Best Practices - GPUs on Pinnacles
This guide provides an overview of the GPU resources available on the Pinnacles cluster at UC Merced. GPUs offer accelerated performance for machine learning, scientific computing, and data-intensive workloads.
Accessing and Running GPU Jobs
GPU usage on Pinnacles has been extremely high recently. To ensure fair access and maximize resource efficiency, please only request the amount of GPU resources you actually need.
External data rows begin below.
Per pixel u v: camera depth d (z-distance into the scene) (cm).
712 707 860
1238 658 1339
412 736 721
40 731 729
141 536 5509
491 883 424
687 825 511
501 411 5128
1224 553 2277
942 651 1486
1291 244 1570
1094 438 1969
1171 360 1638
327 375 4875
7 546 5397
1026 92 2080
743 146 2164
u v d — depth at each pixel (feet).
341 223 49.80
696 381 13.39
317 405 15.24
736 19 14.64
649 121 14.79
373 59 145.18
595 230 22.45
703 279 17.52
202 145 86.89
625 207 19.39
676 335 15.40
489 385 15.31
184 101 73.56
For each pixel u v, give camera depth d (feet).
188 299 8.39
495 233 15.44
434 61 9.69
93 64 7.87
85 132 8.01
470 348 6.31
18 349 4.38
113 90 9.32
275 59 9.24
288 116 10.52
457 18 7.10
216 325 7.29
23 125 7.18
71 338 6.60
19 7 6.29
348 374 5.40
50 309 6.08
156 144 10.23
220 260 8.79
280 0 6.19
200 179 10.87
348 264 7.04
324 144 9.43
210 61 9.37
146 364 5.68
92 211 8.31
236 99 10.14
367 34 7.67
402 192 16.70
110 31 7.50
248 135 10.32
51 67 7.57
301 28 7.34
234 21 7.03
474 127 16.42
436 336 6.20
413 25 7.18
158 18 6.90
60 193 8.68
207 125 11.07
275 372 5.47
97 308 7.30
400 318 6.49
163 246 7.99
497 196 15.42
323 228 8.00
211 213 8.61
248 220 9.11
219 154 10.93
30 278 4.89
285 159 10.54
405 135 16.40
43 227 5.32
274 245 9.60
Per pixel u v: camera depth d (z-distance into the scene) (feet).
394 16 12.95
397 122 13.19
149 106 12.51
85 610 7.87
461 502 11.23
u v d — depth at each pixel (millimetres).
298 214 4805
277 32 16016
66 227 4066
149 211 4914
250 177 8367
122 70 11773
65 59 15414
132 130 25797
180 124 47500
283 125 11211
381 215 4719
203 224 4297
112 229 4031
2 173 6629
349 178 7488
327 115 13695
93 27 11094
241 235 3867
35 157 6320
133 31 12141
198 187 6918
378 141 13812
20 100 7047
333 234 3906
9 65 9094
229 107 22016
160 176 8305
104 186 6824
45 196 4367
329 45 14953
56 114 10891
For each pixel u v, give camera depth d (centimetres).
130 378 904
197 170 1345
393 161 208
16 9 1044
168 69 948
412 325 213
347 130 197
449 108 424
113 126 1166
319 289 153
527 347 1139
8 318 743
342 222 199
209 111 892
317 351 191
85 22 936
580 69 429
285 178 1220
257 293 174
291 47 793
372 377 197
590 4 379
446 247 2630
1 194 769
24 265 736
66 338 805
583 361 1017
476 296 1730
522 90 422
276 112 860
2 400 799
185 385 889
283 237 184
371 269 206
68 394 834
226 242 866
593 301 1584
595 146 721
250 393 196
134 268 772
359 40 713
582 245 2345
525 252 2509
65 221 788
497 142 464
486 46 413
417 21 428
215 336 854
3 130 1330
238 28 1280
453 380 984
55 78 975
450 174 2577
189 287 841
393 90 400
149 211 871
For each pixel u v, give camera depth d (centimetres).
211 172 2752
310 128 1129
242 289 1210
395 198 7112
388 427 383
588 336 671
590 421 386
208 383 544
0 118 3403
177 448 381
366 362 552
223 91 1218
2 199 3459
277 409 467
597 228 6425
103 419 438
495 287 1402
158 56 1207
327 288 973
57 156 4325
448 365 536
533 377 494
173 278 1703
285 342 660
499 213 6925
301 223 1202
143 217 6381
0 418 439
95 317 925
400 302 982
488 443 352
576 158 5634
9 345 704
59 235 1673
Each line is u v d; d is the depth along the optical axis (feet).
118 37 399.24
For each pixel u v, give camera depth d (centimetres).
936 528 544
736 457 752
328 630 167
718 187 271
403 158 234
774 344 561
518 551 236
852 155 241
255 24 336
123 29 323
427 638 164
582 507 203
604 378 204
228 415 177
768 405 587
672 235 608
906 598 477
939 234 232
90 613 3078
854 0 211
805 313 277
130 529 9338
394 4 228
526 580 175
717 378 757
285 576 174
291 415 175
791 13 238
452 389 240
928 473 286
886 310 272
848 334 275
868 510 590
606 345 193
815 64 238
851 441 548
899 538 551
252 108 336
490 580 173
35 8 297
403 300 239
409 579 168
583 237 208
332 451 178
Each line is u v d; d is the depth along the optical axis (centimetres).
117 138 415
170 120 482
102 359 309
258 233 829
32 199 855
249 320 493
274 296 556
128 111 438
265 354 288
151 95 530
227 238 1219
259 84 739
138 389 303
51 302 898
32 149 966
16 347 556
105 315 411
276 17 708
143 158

Please be aware that CIRT may terminate GPU jobs that are significantly underutilizing or not actively using the GPUs, in order to free resources for other users.
GPU Allocation
Users must request GPU resources explicitly in their job submissions using the appropriate Slurm directives.
Submission Guidelines
Below are some example directives that may be used when preparing Slurm Job Scripts or Interactive Sessions.
| Directive | Purpose |
|---|---|
| --gres=gpu:N | Specify to Slurm you will require use of GPU and how many (1 or 2). |
| Optional Directives Below | May be used as another layer of control/optimization |
--constraint=<feature> | Specify which GPU type (A100, L40s, etc), useful when running on test partition |
--cpus-per-gpu=<N> | Reserve N CPU Threads per GPU |
--gpus-per-node=<N> | Specify how many GPUs per node |
--mem-per-gpu=N | N (GB/MB) RAM to be proportioned per GPU |
For some general Slurm directives and submission scripts, please see here
GPU Types
GPU Comparison Table
| GPU | Technical Notes | Best Use Cases |
|---|---|---|
| A100 | High Precision (FP64) | Data/Computational Intensive workloads that require higher numerical precision |
| L40s | Lower Precision (FP32), | Machine learning/deep learning training, AI Workloads |
Harnessing GPUs for Machine Learning
Key Considerations
- Framework Selection: Choose GPU-optimized frameworks that leverage CUDA
- Batch Sizing: Balance between GPU memory limits and training efficiency
Resource Planning
- Estimate GPU memory requirements based on model architecture.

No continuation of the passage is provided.